Diese werde ich Euch der Reihe nach vorstellen.

Bis es soweit ist habe ich noch zwei Links  für Euch :

http://www.hekaya.de/maerchen/

http://www.internet-maerchen.de/index1280.htm


Viel Spass beim Schmökern !!! Lächelnd

Die sieben Raben

Wie in der Welt gar viele wunderliche Dinge geschehen, so trug sichs auch einmal zu, daß eine arme Frau sieben Knäblein auf einmal gebar; und diese lebten alle und gediehen alle. Nach etlichen Jahren bekam sie auch noch ein Töchterchen. Ihr Mann war gar fleißig und tüchtig in seiner Arbeit, deshalb ihn auch die Leute, welche Handarbeiter bedurften, gerne in Dienst nahmen, wodurch er nicht nur seine zahlreiche Familie auf ehrliche Weise ernähren konnte, sondern so viel erwarb, deß auch noch bei genauer Einrichtung seine brave Hausfrau einen Nothpfennig zurücklegen konnte. Doch dieser treue Vater starb in seinen besten Jahren; und die arme Wittwe gerieth bald in Noth, denn sie konnte nicht so viel erschaffen, um ihre acht Kinder zu ernähren und zu kleiden. Dazu wurden die sieben Knaben immer größer, und brauchten immer mehr, und wurden aber auch zur größten Betrübniß ihrer Mutter immer unartiger, ja sie wurden sogar wild und böse. Die arme Frau vermochte kaum noch zu ertragen, was sie alles bekümmerte und drückte. Sie wollte doch ihre Kinder gut und fromm erziehen, und ihre Strenge und ihre Milde fruchtete nichts, der Knaben Herzen waren und blieben verstockt. Darum sprach sie eines Tages, als ihre Geduld doch zu Ende gegangen war: "O, ihr bösen Raben-Jungen! ich wollte, ihr wäret sieben schwarze Raben und flöget fort, daß ich euch nimmer wieder sähe." Und alsbald wurden die sieben Knaben zu Rabenvögeln, fuhren zum Fenster hinaus und verschwanden.

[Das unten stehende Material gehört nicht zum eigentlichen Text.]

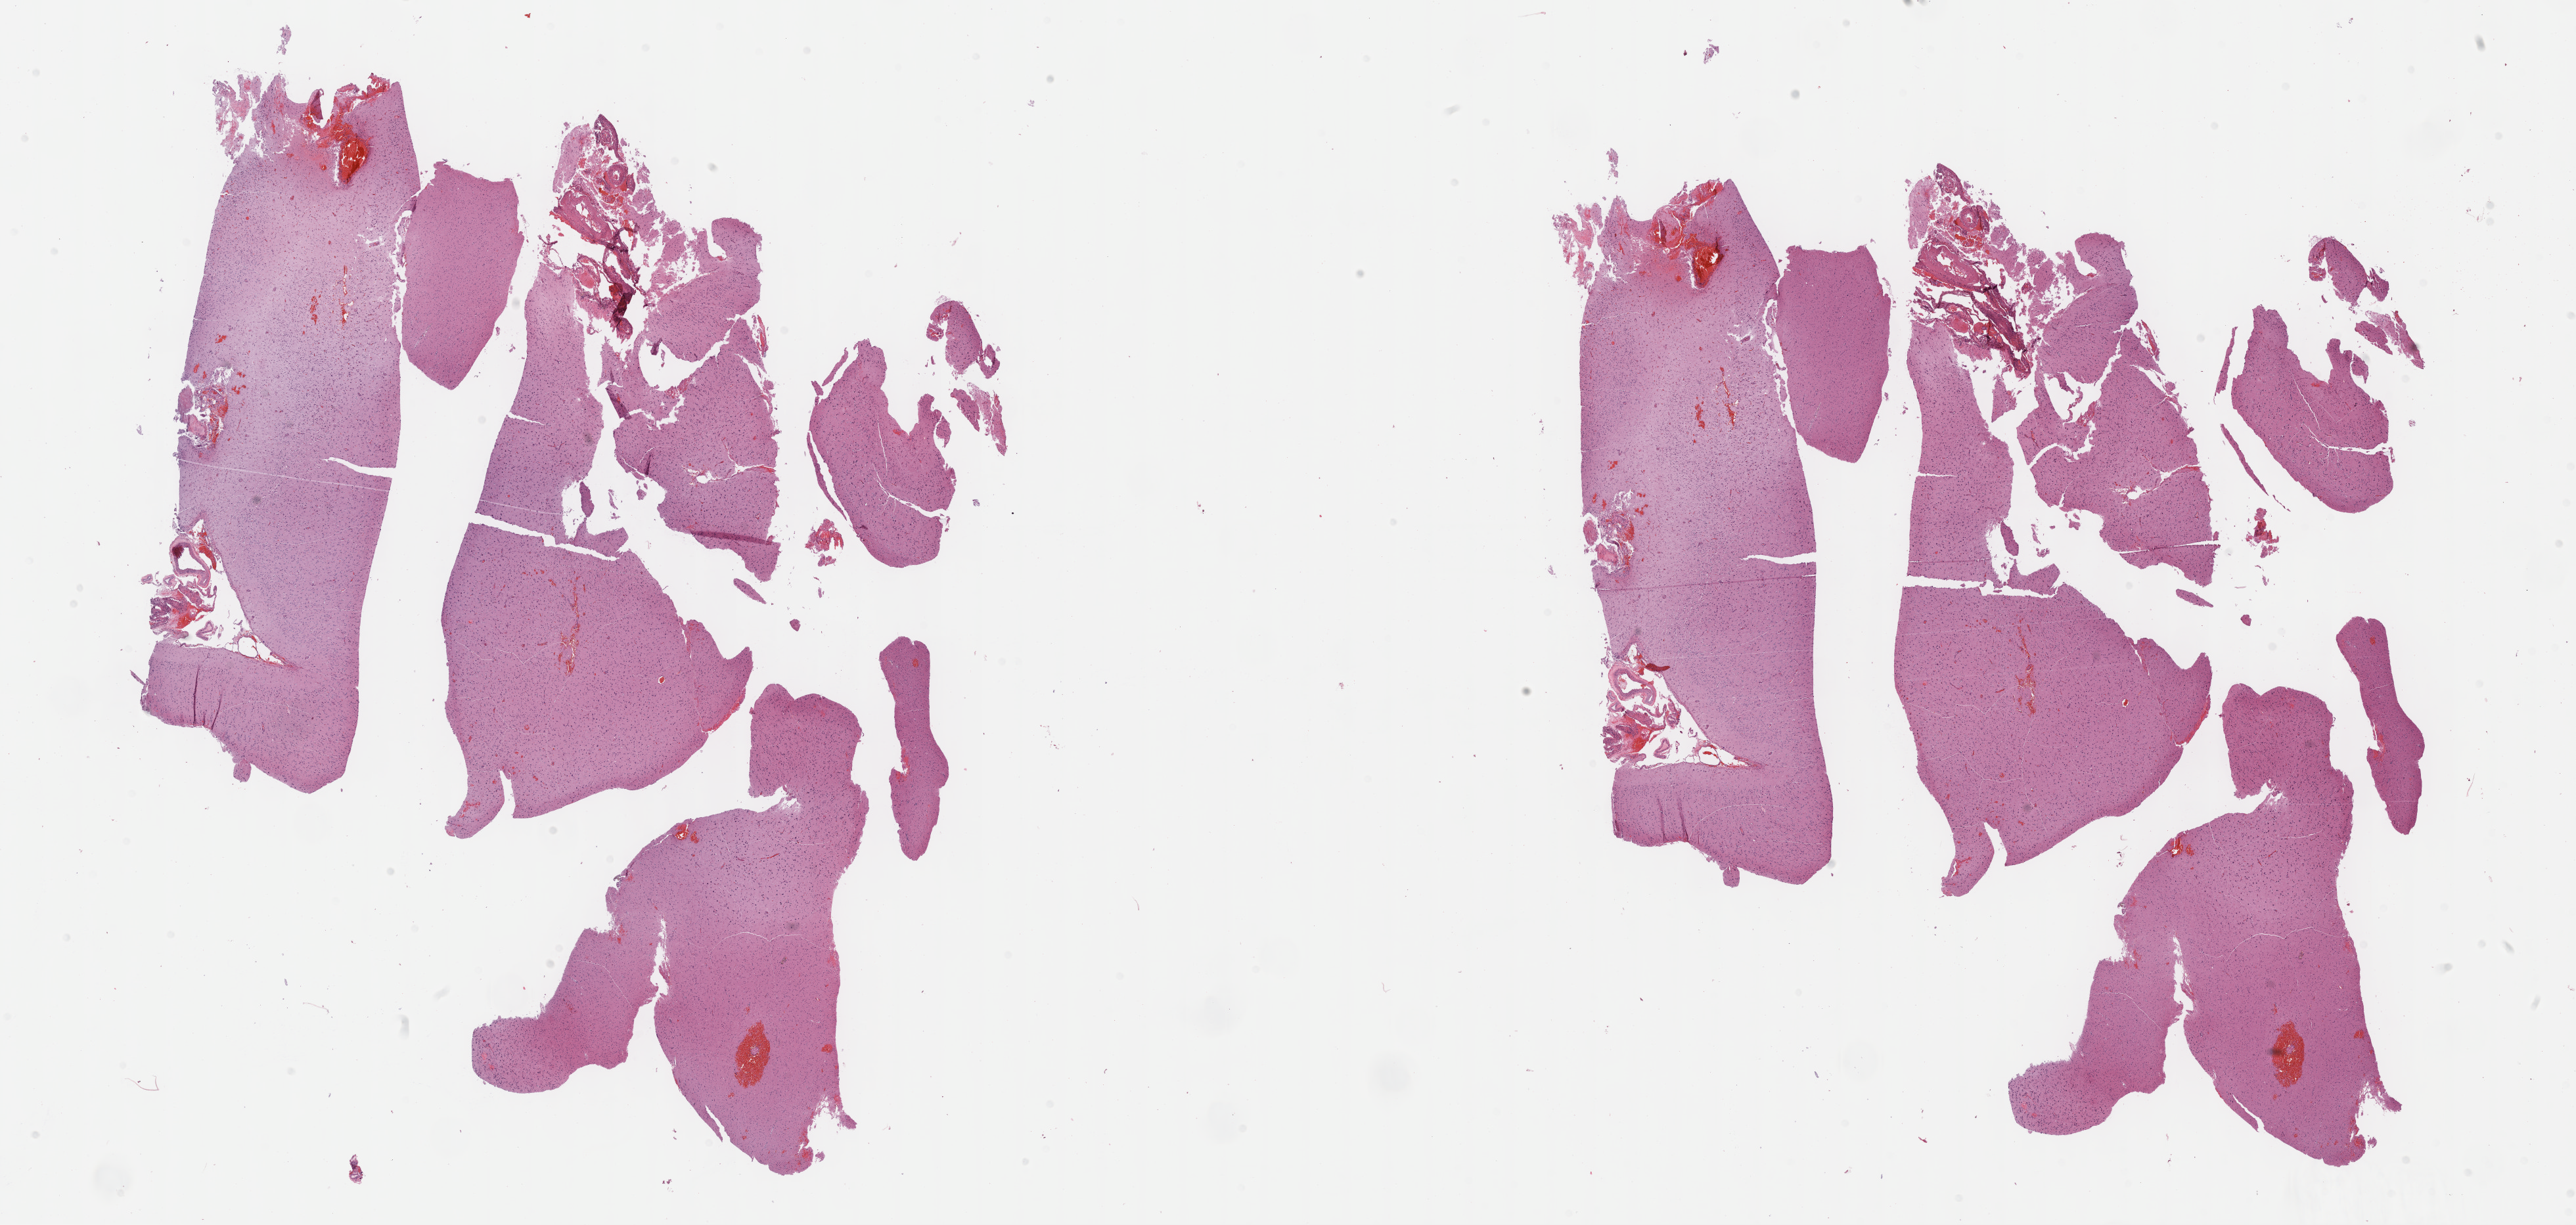
H&E-stained whole-slide image — shown as a low-resolution overview of the whole scanned area (about 31.7 x 15.1 mm), FFPE section, brain, primary tumour sample. Female, age 61 years at initial diagnosis.
Pathologic diagnosis: Astrocytoma, anaplastic (cerebrum).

Nun lebte die Mutter mit ihrem einzigen Töchterlein recht stille und zufrieden, sie verdienten sich mehr noch als sie brauchten. Und die Tochter wurde ein hübsches, gutes und sittsames Mädchen. Doch nach etlichen Jahren bekamen Beide, Mutter und Tochter, gar herzliche Sehnsucht nach den sieben Brüdern, sie sprachen oft von ihnen und weinten: wenn doch die Brüder wieder kämen, und brave Bursche wären, wie könnten wir durch unsere Arbeit uns so gut stehen und untereinander so viele Freude haben. Und weil die Sehnsucht nach ihren Brüdern im Herzen des Mägdleins immer heftiger wurde, sprach sie einst zur Mutter: "Liebe Mutter, laß mich fortwandern und die Brüder aufsuchen, daß ich sie umlenke von ihrem bösen Wesen, und sie Dir zuführe zur Ehre und Freude Deines Alters." Die Mutter antwortete: "Du gute Tochter, ich kann und will Dich nicht abhalten, diese fromme That zu vollführen, wandre fort, und Gott geleite Dich!" Gab ihr darauf ein kleines goldnes Ringelein, das sie schon als kleines Kind am Finger getragen, wie die Brüder in Raben verwandelt wurden.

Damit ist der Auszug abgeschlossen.